Of course, this transparent rewriting of history in Madam Secretary isn’t Ms. Leoni’s fault. Tea is everything that Mrs. Clinton is not: an attractive, believable actress with great legs and good hair. And Leoni is very accomplished at what she does in the working world of Hollywood.

Sexist you say? Alas, television and politics are visual mediums.

Unlike Hillary Clinton, Tea Leoni looks the part – and she is excellent theater too. Unfortunately, Hollywood is using Leoni to airbrush a dowdy Clinton.

Those who believe that looks shouldn’t be part of the political discussion might want to remind Mrs. Clinton that her mono-couture choice of frumpy pants suits just shouts “legs,” an asset she would have us ignore. For the most part, pant suits on an aging lady pol is the male equivalent of a tent shirt on a chunky New Jersey Governor.
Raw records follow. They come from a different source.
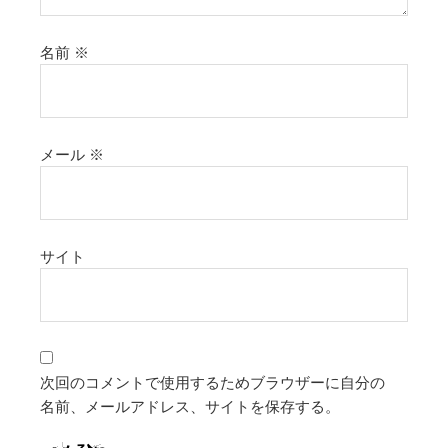
名前
※
メール
※
サイト
次回のコメントで使用するためブラウザーに自分の
名前、メールアドレス、サイトを保存する。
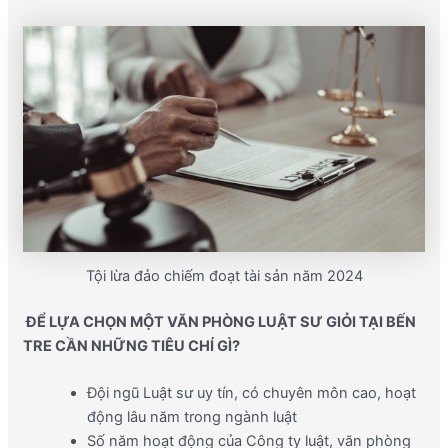
Tội lừa đảo chiếm đoạt tài sản năm 2024
ĐỂ LỰA CHỌN MỘT VĂN PHÒNG LUẬT SƯ GIỎI TẠI BẾN
TRE CẦN NHỮNG TIÊU CHÍ GÌ?
Đội ngũ Luật sư uy tín, có chuyên môn cao, hoạt
động lâu năm trong ngành luật
Số năm hoạt động của Công ty luật, văn phòng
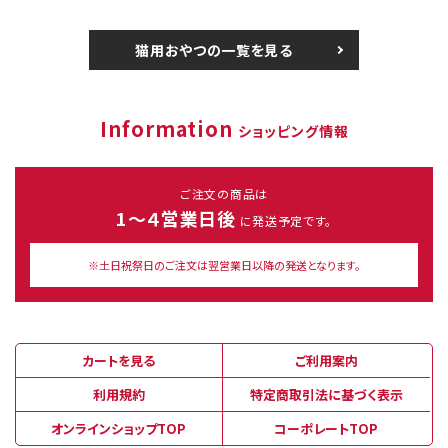
猫用おやつの一覧を見る
Information
ショッピング情報
ご注文の商品は
1～４営業日後
に発送予定です。
※土日祝祭日のご注文は翌営業日以降の発送となります。
カートを見る
ご利用案内
利用規約
特定商取引法に基づく表示
オンラインショップTOP
コーポレートTOP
If you’re in the public eye, appearance matters, no matter the sex.

Madam Secretary, like Zero Dark Thirty, is getting good reviews at just the right time; months before a national congressional election and a year or so before the Clintons go for a third run at the White House. So let’s not kid ourselves about fictions like Madam Secretary or ripe politicians like Hillary Clinton.

Mrs. Clinton will not be running on her looks, issues, competence, or performance in any case. Indeed, no one will argue that Mrs. Clinton is the next Indira Gandhi, Margaret Thatcher, or Angela Merkel.

Hillary will run on her genitals and Hollywood is happy to provide all the schmaltz and spin about achievement and courage needed to suggest that Mrs. Clinton is a woman ready to take America’s highest office. Past performance will not matter.

“First woman,” not accomplishment, will be the emotional and political sweet spot for the next two years. Hollywood will do its part making sure that soccer moms get that message with fictions like Madam Secretary. Withal, the same demographic that watches soap operas for entertainment, The View for information, and uses Bart Simpson as a babysitter might put Hillary back in the White House.